İnsan vücudunda sınırlı acı duyma sistemi vardır. Bir an olur ki: İnsan acı duymaz olur. Bu sınırı geçtikten sonsa insan, ya bayılır ya da acı duymaktan kurtulur. Çok şiddetli bazı doku ve hücrelerin yıpranmasına sebep olsa da insanı öldürmez. Acıların bir başka yönü de birbirine ilave olmasıdır. Mesela başımız ve dişimiz ağırsa bunların en şiddetlisi diğerini etkisi altına alır. Diğerinin ağrısını duymazsınız. Yani bizi yaratan Allah vücudumuza öyle bir sistem koymuş ki, dayanamayacağımız acıları duymuyoruz.

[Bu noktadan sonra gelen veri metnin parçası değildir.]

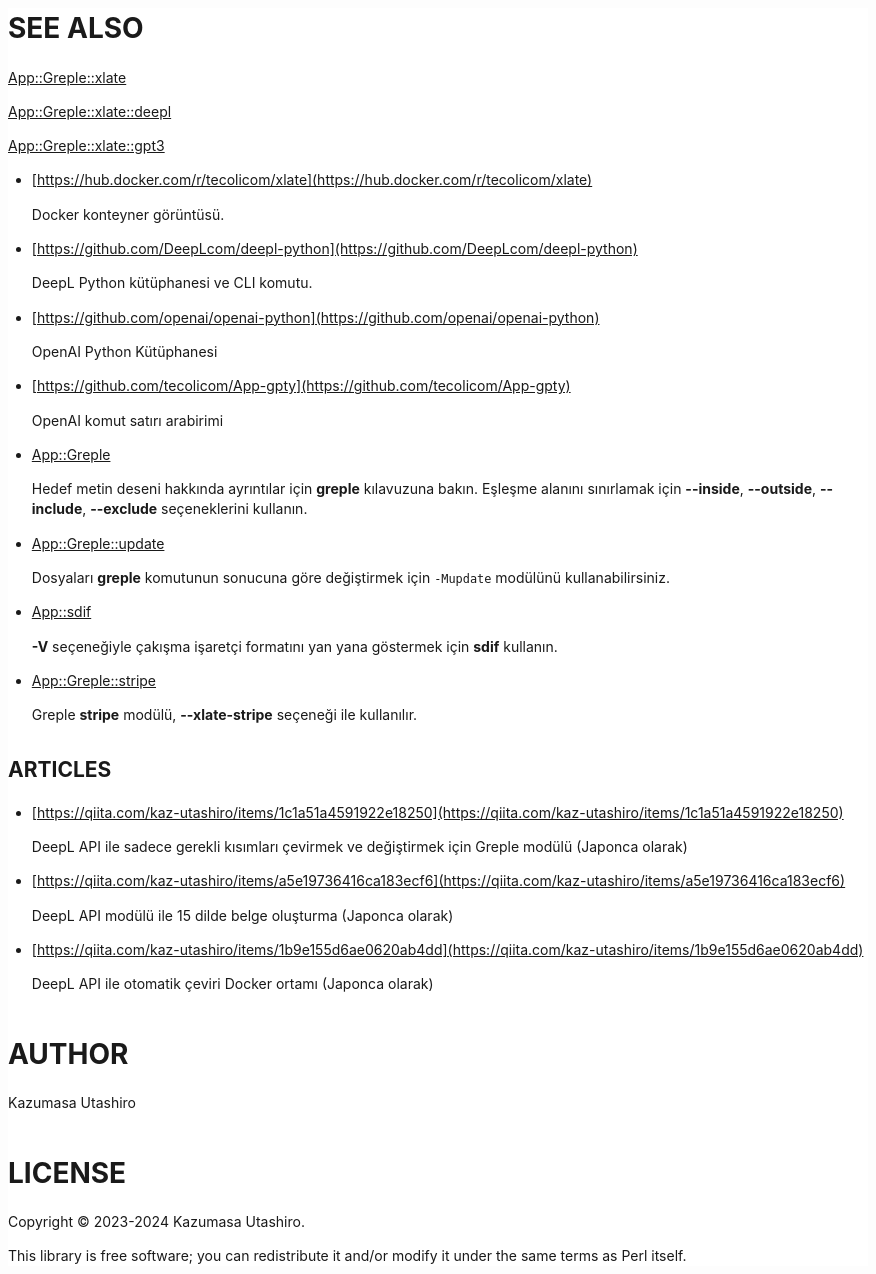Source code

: # SEE ALSO

[App::Greple::xlate](https://metacpan.org/pod/App%3A%3AGreple%3A%3Axlate)

[App::Greple::xlate::deepl](https://metacpan.org/pod/App%3A%3AGreple%3A%3Axlate%3A%3Adeepl)

[App::Greple::xlate::gpt3](https://metacpan.org/pod/App%3A%3AGreple%3A%3Axlate%3A%3Agpt3)

- [https://hub.docker.com/r/tecolicom/xlate](https://hub.docker.com/r/tecolicom/xlate)

    Docker konteyner görüntüsü.

- [https://github.com/DeepLcom/deepl-python](https://github.com/DeepLcom/deepl-python)

    DeepL Python kütüphanesi ve CLI komutu.

- [https://github.com/openai/openai-python](https://github.com/openai/openai-python)

    OpenAI Python Kütüphanesi

- [https://github.com/tecolicom/App-gpty](https://github.com/tecolicom/App-gpty)

    OpenAI komut satırı arabirimi

- [App::Greple](https://metacpan.org/pod/App%3A%3AGreple)

    Hedef metin deseni hakkında ayrıntılar için **greple** kılavuzuna bakın. Eşleşme alanını sınırlamak için **--inside**, **--outside**, **--include**, **--exclude** seçeneklerini kullanın.

- [App::Greple::update](https://metacpan.org/pod/App%3A%3AGreple%3A%3Aupdate)

    Dosyaları **greple** komutunun sonucuna göre değiştirmek için `-Mupdate` modülünü kullanabilirsiniz.

- [App::sdif](https://metacpan.org/pod/App%3A%3Asdif)

    **-V** seçeneğiyle çakışma işaretçi formatını yan yana göstermek için **sdif** kullanın.

- [App::Greple::stripe](https://metacpan.org/pod/App%3A%3AGreple%3A%3Astripe)

    Greple **stripe** modülü, **--xlate-stripe** seçeneği ile kullanılır.

## ARTICLES

- [https://qiita.com/kaz-utashiro/items/1c1a51a4591922e18250](https://qiita.com/kaz-utashiro/items/1c1a51a4591922e18250)

    DeepL API ile sadece gerekli kısımları çevirmek ve değiştirmek için Greple modülü (Japonca olarak)

- [https://qiita.com/kaz-utashiro/items/a5e19736416ca183ecf6](https://qiita.com/kaz-utashiro/items/a5e19736416ca183ecf6)

    DeepL API modülü ile 15 dilde belge oluşturma (Japonca olarak)

- [https://qiita.com/kaz-utashiro/items/1b9e155d6ae0620ab4dd](https://qiita.com/kaz-utashiro/items/1b9e155d6ae0620ab4dd)

    DeepL API ile otomatik çeviri Docker ortamı (Japonca olarak)

# AUTHOR

Kazumasa Utashiro

# LICENSE

Copyright © 2023-2024 Kazumasa Utashiro.

This library is free software; you can redistribute it and/or modify
it under the same terms as Perl itself.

Amerikanın Kaliforniya eyaletinde bir banka soyulmuş. Yarım saat sonra olay yerine polisler gelmiş. Yanlarında bir bilim adamı da varmış. Polisler banka memurlarıyla konuşurken, bilim adamı bazı aletler kuruyor ve çalıştırıyor. Banka memuru bunların televizyon kamerası filan olduğunu sanmışlardı. Önce böyle bir şey olmadığını söylemişlerdi.Bilim adamı yarım saat önce bankayı soyup kaçan haydutların resmini çekeceğini söylüyor ve haydutların bankada ne kadar durduklarını ve yerleri soruyordu. Bilim adamı bir süre daha çalıştı. Çektiği fotoğrafları banka memurlarına gösterdi. Siyah zemin üstünde beyaz bir siluet vardı tıpkı bankayı soyan  soygunculardan birine benziyordu ve fotoğrafa bakan polisler bir kaç saat sonra hırsızı yakaladılar. Bilim adamı ise, “Bu bilgiyi çıngıraklı yılanlara borçluyuz ” demekten kendini alamıyordu. Bunun aslı çıngıraklı yılanın başında bulunuyordu. Adına “Kızılötesi Detektör” deniyordu. Kanser teşhisinde füzelere enerji santrallerinin kurulacağı yerin tespitine kadar hemen her alanda kullanılıyordu, o buluştan faydalananlar. Çıngıraklı yılan avını bilen, gece karanlığında bile hiç zorlanmadan kendine lazım olanı bulur. Havanın sıcaklığında kilometrelerce uzaktaki avını tespit eder.

Dünyayı karış karış gezersiniz, karşınıza çıkan her insan parmak izini inceleseniz, birbirine benzeyenini bulamazsınız. Hatta dünya kurulduğundan beri, Hz. Ademden bu yana, gelmiş ve geçecek bütün insanların parmak izleri farklıdır. Parmak izi bir nevi kimlik görevi yapmaktadır. İnsanları ve parmaklarını yaratan Ebedi Varlığın ne kadar güçlü, ne kadar geniş hafızası var ki milyonlarca yıldan beri yarattığı izi birbirinin aynı yaratmamış. O zat her şeyi birden görüyor ki bunları böyle yapıyor.